Your kindness and friendship will guide you on what they need over the days, weeks, and months ahead.
So sorry to hear of your loss. My heart goes out to everyone involved.
Thank Nelson, I truly appreciate that!
I am so sorry for everything that you and your friends must be going through. One thing I think is true…as much as those suffering seem to not feel your presence in the midst of their grief, they really do….even if it just helping them to breathe.
(((hugs)))
I certainly hope in some small way, the love surrounding this family is somehow helpful in easing their sorrow. Thank you for your extension of friendship & especially for the hugs:)
Very nicely and compassionately said My condolences. Hugs
Sent from my BlackBerry 10 smartphone on the Rogers network.
Hugs to you Roseanna…and thank you:)
The only way through Lynn is to put one foot in front of the other and tyr to keep a poitive attitude.. It is especially hard for someone like yourself who is emotionally attached and yet not family – you have very little you can do except lend a hand when needed and pray. That’s always been the hardest for me – the waiting. I’ve had and beat cancer, had kidney failure and been in a fatal (not me) accident, and it never gets easier. I’ve had friends die violent deaths (I trucked long-haul for years and lost 4 friends), from cancer and I’ve had friends and relatives succumb to illness.
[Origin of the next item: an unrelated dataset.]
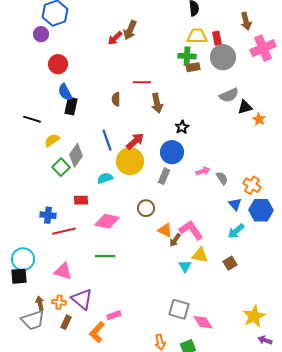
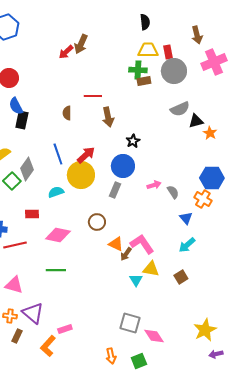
blue hexagon: (261, 210) -> (212, 178), moved
purple arrow: (265, 340) -> (216, 354), turned -32

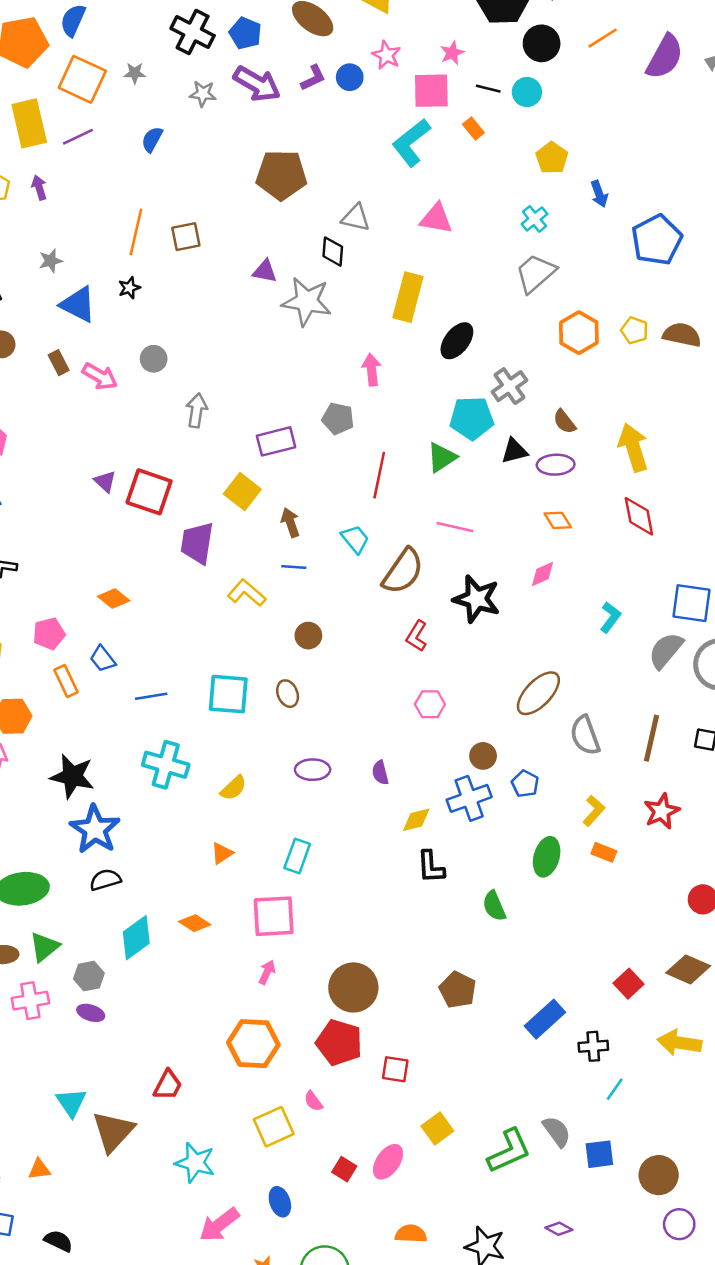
That said the vast majority of people that I know who have had tragedy strike, have found their way out and become even stronger for the experience. Here’s praying that is what will happen in your friend’s case. When i was sick the most important thing to me was visits by friend and family (when I was well enough). A personal network gives hope and brings a positive attitude. I pray for the best outcome. Take care of yourself too Lynn for that gives you more energy to contribute
Thank you for taking the time to write your words of comfort Paul. Although I have lost loved ones in my life, I think losing a child is something beyond my comprehension. I am thankful you have been able to overcome all that you have, what a strong person you are. I so appreciate your insight & your support.
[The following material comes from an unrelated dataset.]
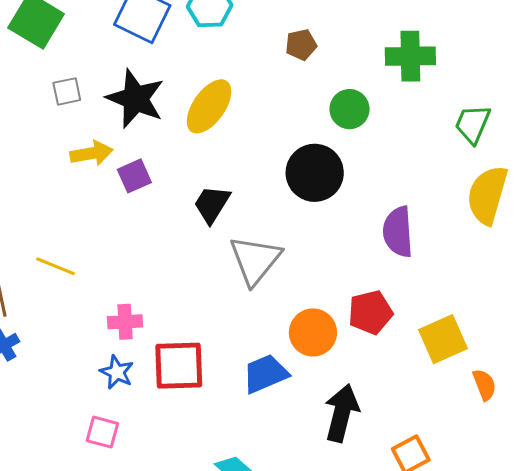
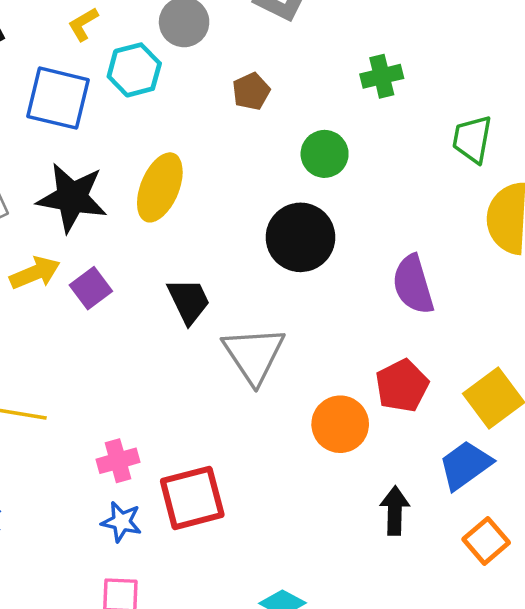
green cross: (410, 56) -> (382, 76), size x0.7
black trapezoid: (212, 204) -> (189, 301), turned 135
blue trapezoid: (265, 374) -> (465, 465), moved
black arrow: (342, 413) -> (395, 511), size x0.7

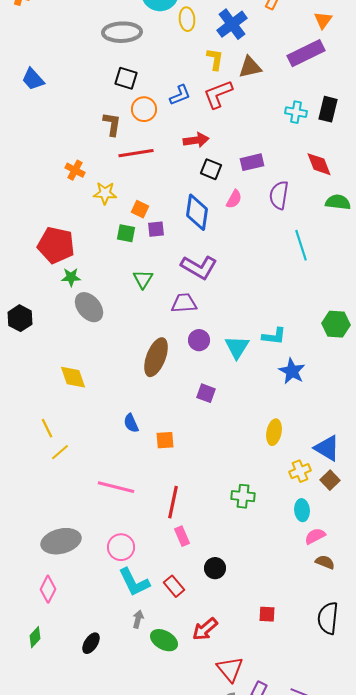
Heartbreaking for the family, heartbreaking for you.
Your love and support will help. Strong, quiet support.
Strength to you, the friend and caregiver
Thanks LB. Offering love & support seems to be all that one can offer when a loved one is grappling to make sense of such a tragedy. Thankfully this family is overflowing with love.
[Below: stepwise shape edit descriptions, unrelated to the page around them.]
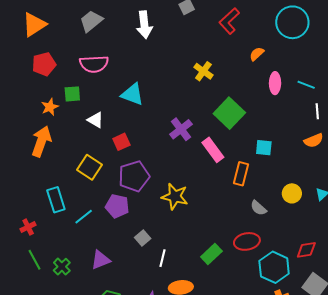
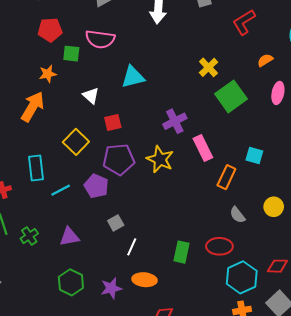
green square: (72, 94) -> (71, 54), moved
cyan triangle: (132, 94) -> (133, 77), turned -45
green square: (229, 113) -> (231, 96), moved
yellow star: (175, 197) -> (160, 159), moved
green rectangle: (211, 254) -> (182, 252), turned -45

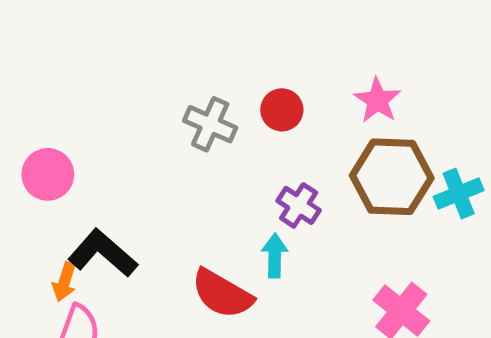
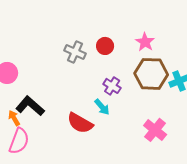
cyan arrow: (275, 256) -> (102, 107), turned 138
orange arrow: (64, 282) -> (14, 118), turned 133

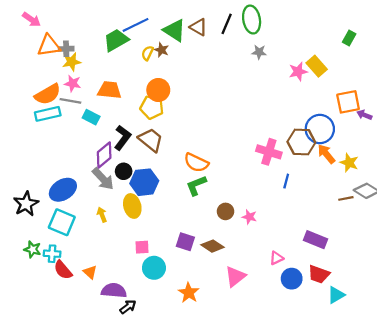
Lynn I just wanted to check in to see how you and your friends are doing. I felt it more appropriate to come to your blog to ask. I have thought of you often and the family. Just heart wrenching. Sending extra hugs today my friend.
Sue, you are so kind. I sent you a msg privately via email:)
I’m so sorry Lynn. There’s nothing harder than losing a child. Sending hugs your way.
Thanks Lisa. I can’t fathom how a mother copes with the loss of her child. It is beyond my comprehension as I am certain it is for most mothers. I appreciate you stopping by today & I happily accept your hugs!
Could not have said it better. the only thing we can do when tragedy strikes is to offer support, a shoulder to cry on and lean against. We need to stay strong. For them. Good luck Lynn.
So true Pieter. It seems like so little to offer but I am certain hugs, love & support are the only things that offer one the ability to put one foot in front of the other.
When I asked “mom” how she was doing after the funeral, she told me she felt like she had broken into a million pieces. I just hugged her & said, “then we need to help you pick up one tiny piece at time my friend, until you can feel somewhat whole again”
Appreciate your kind words:)
Oh, Lynn, I’m so sorry! I just light-heartedly commented on Whistler before coming here. As you say, life can change in an instant. So sorry for them.
Not to worry Jo. I appreciate your comments, light-hearted or otherwise. Life has a way of reminding us now & again how truly precious it is.